Spectre and Meltdown: No ghost of a problem
Many of our customers are already aware of the Spectre and Meltdown vulnerabilities in modern microprocessors that were revealed in the last day, and many have asked us what they should do in response.
Eve Moneypenney: So what's going on James? They say you're finished.
James Bond: And what do you think?
Eve Moneypenney: I think you're just getting started.
First, the bad news is that everyone must apply the required operating system patches for this vulnerability, and it will likely negatively impact application performance. The performance impact will continue until microprocessor vendors come up with good fixes and release new hardware – and this will likely take significant time.
However, delaying deployment of these patches would be a serious mistake – the security impact of the vulnerabilities in question is substantial and exceptionally dangerous. Whilst it is our recommendation that operating system vendor patches are applied as soon as possible, we also recommend in the strongest terms that no-one should assume that systems residing behind firewalls are safe.
The good news is that all major cloud providers (Amazon, Google, and Microsoft) have already patched their own infrastructure, and there should be no worry of added vulnerability from running on a public cloud platform over running on your own hardware.

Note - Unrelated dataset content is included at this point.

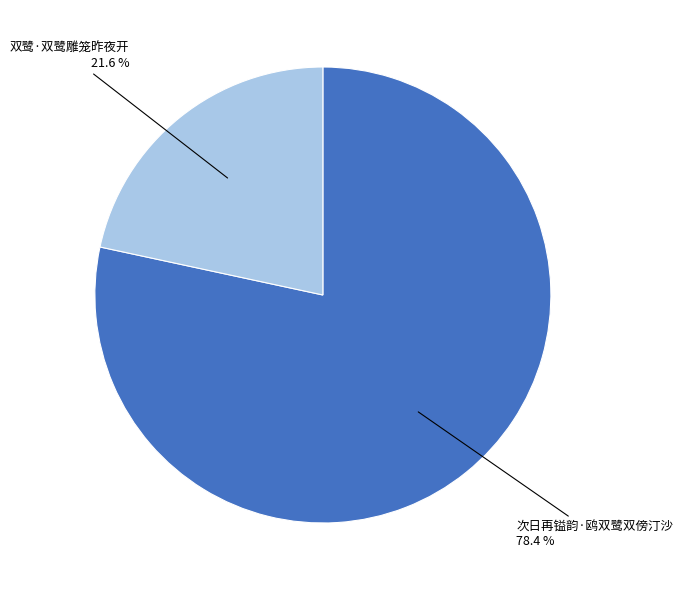

Does any single category account for the majority?

Yes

There may be a significant performance impact in either the cloud or physical infrastructure case, but in the cloud environment, this can be mitigated by spinning up additional virtual machine instances if needed (and indeed many may find that auto-scaled systems have already done so), which is difficult to do in a physical data center.
Processor vendors and cloud providers may face significant financial impact because of this vulnerability, but that is only of indirect interest to our customers. Almost everyone with physical infrastructure is ultimately likely to need to do a hardware refresh as a result of this vulnerability; organizations like AWS, with enormous investments in physical hardware, will feel that impact most acutely.
However, this set of vulnerabilities should not significantly alter the outcome of decisions regarding cloud vs. physical infrastructure. Indeed, the advantage of third party managed cloud environments is that the vendor is responsible for rolling out new hardware (and has a strong commercial incentive to do so).
As for the security impact, it should be noted that this is likely not the last we will see of this problem. The Spectre attack, in particular, is quite general and will doubtless lead to announcements of additional vulnerabilities in coming weeks and months. Proof of concept code that allows in-browser exploitation (including theft of passwords and keys from other browser tabs) has already appeared, and may result in high priority patches to browsers in the near future.
It is not clear what the long-term hardware fix for the problem will be, and it will take quite some time for Intel, AMD, ARM, and other vendors to come up with permanent solutions to this side channel attack. Even once such solutions are designed, hardware will take long periods to design, manufacture, and ship.
The message for you to take away is that the situation may get worse before it gets better, and we all must remain vigilant about monitoring the security situation and deploying additional patches and mitigations as they appear. Now is the time to make sure your patching and vulnerability management processes are in great shape.